| Supplied records |
──────
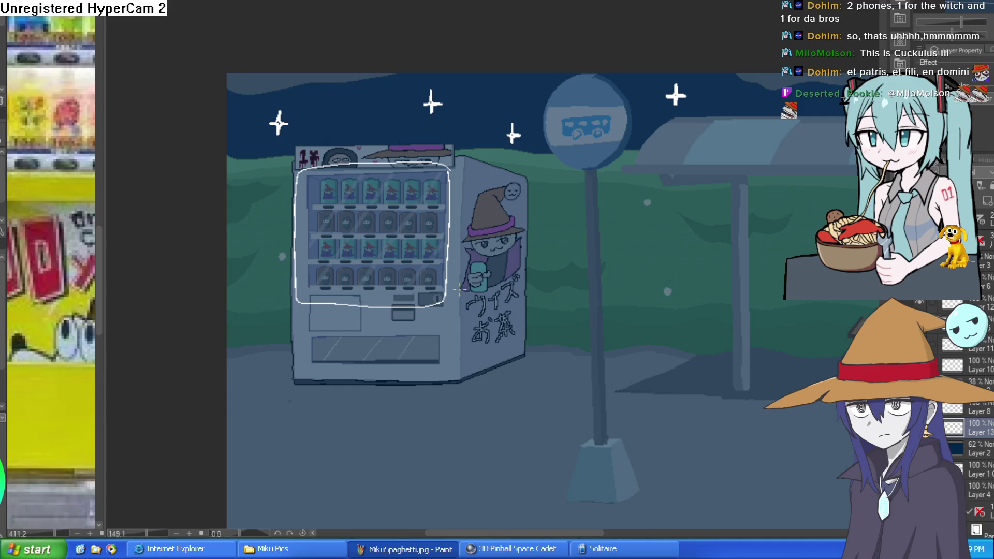
drag(489, 359, 520, 283)
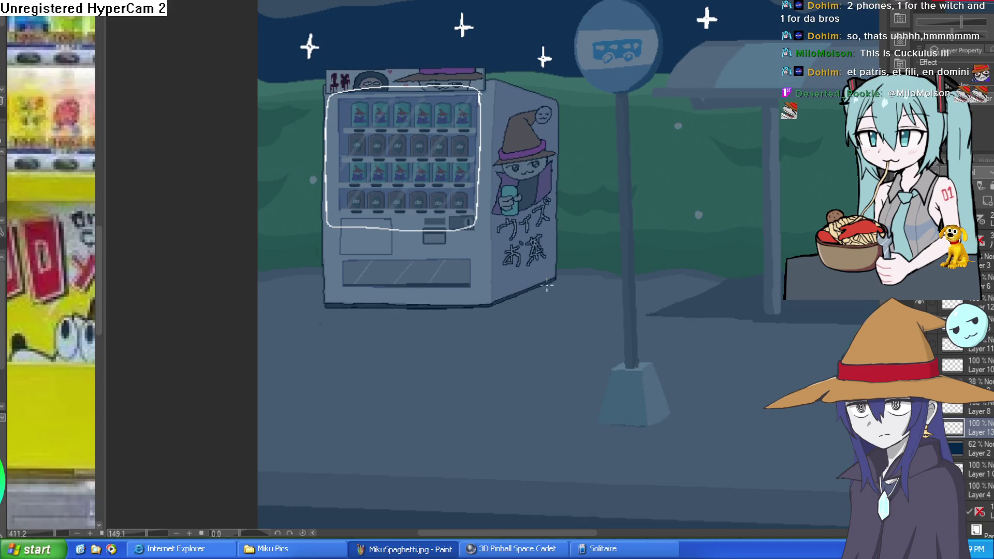
mouse_move(487, 321)
mouse_down()
mouse_move(386, 389)
mouse_move(304, 327)
mouse_move(325, 308)
mouse_up()
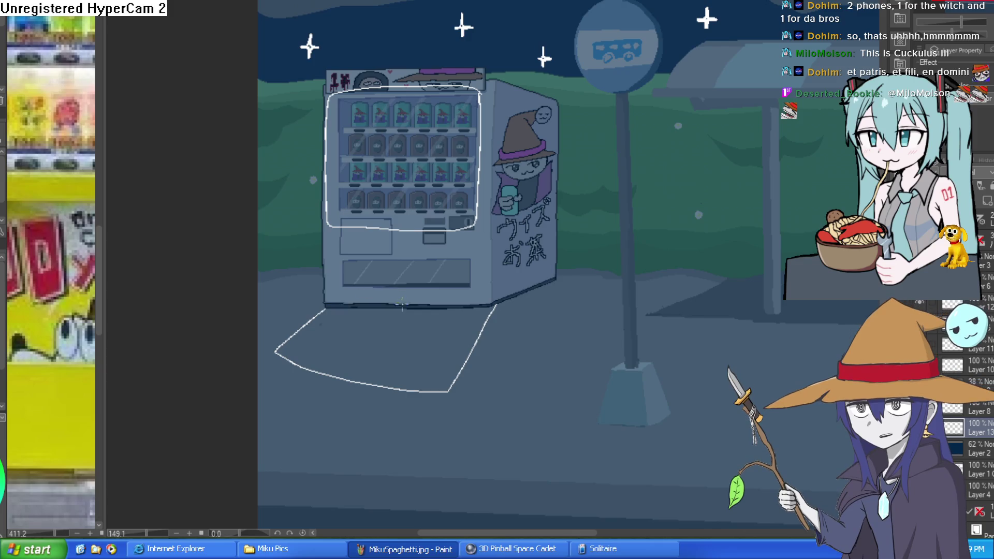
key(g)
click(425, 320)
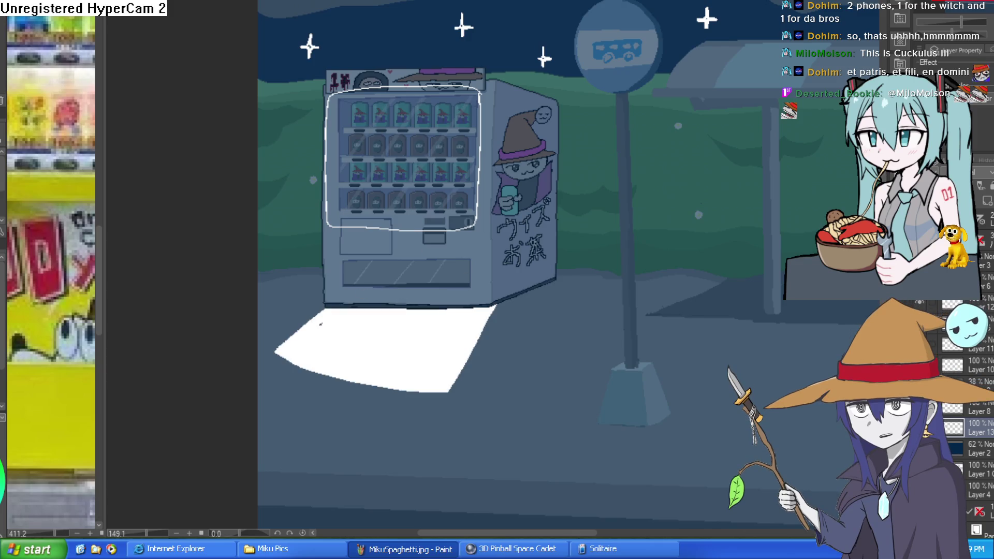
click(338, 319)
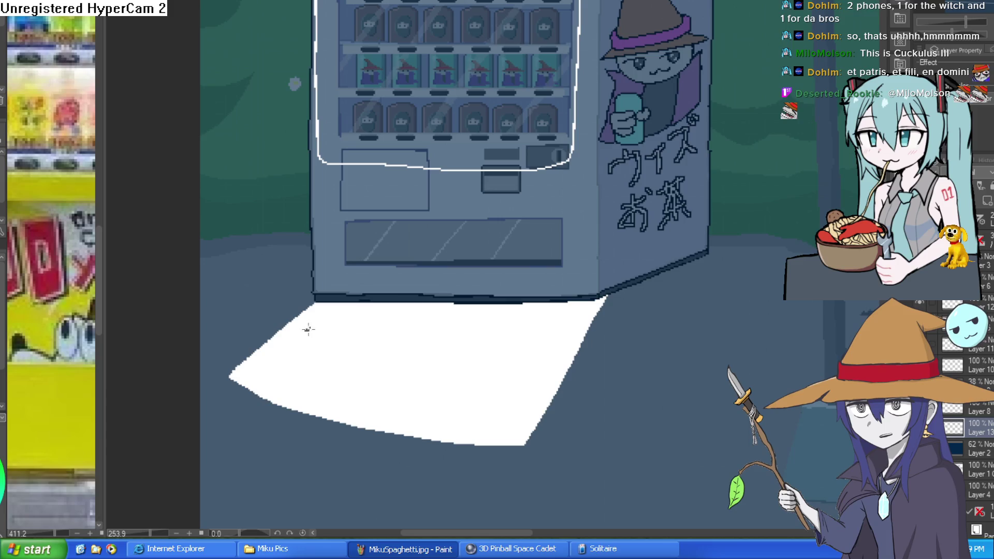
scroll(478, 411, down, 2)
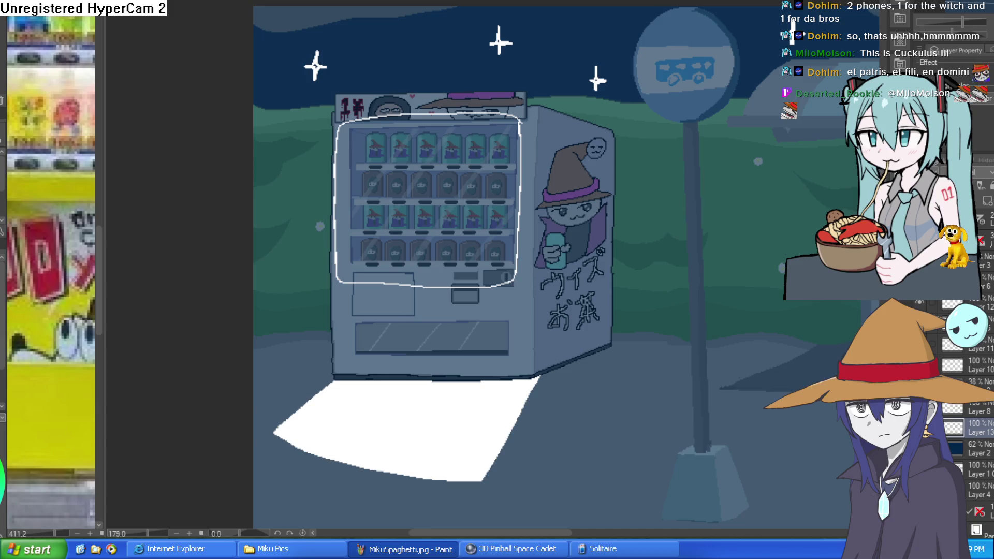
click(440, 236)
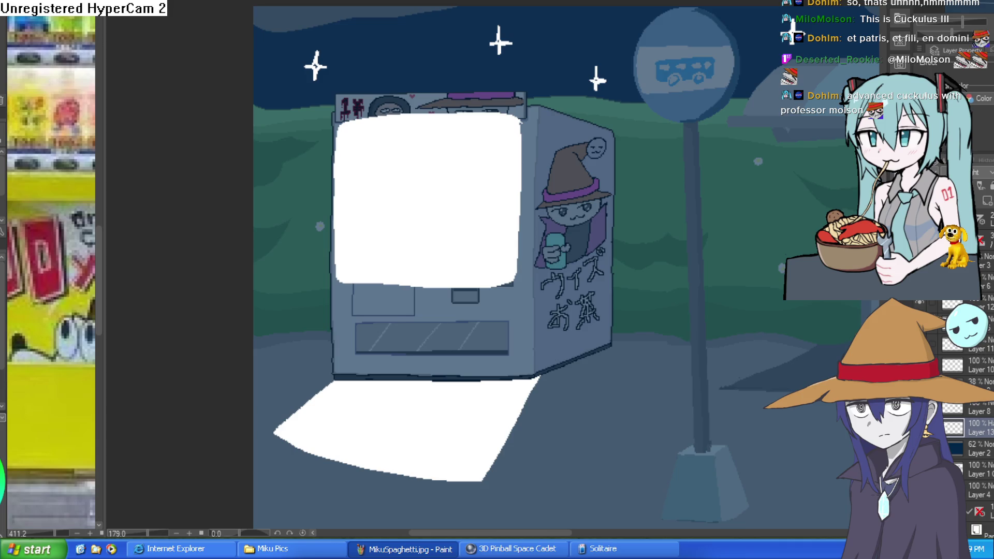
key(ctrl+z)
drag(985, 21, 933, 21)
key(ctrl+z)
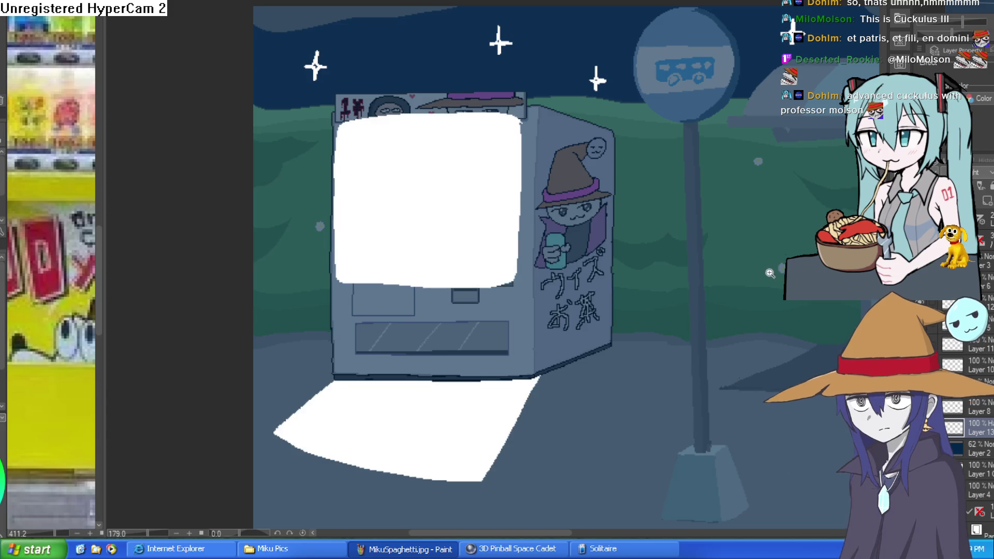
key(ctrl+minus)
key(ctrl+z)
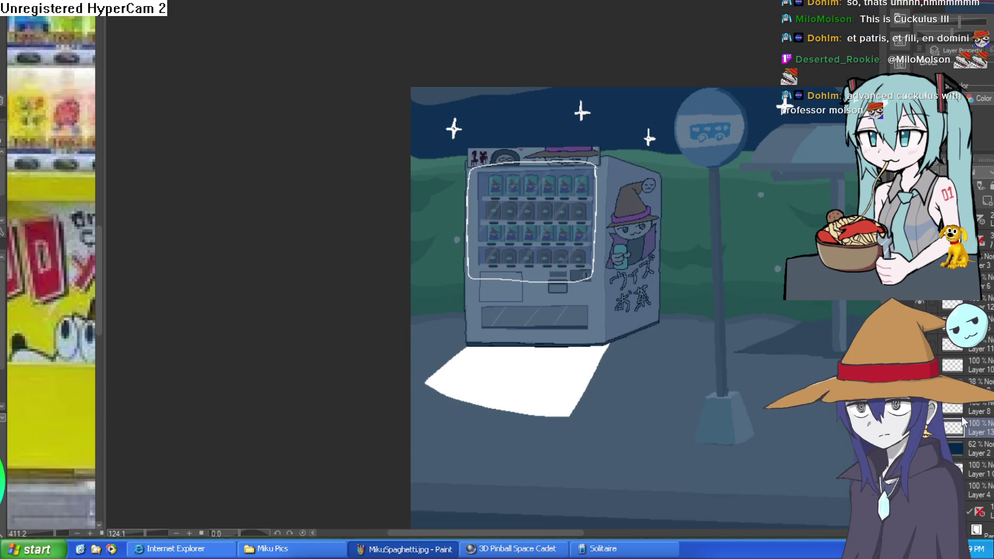
key(ctrl+z)
key(ctrl+z)
key(ctrl+z)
──────
Copy the records exactly, leaving out every picture.

| Exercise output |
drag(489, 359, 520, 283)
mouse_move(487, 321)
mouse_down()
mouse_move(386, 389)
mouse_move(304, 327)
mouse_move(325, 308)
mouse_up()
key(g)
click(425, 320)
click(338, 319)
scroll(478, 411, down, 2)
click(440, 236)
key(ctrl+z)
drag(985, 21, 933, 21)
key(ctrl+z)
key(ctrl+minus)
key(ctrl+z)
key(ctrl+z)
key(ctrl+z)
key(ctrl+z)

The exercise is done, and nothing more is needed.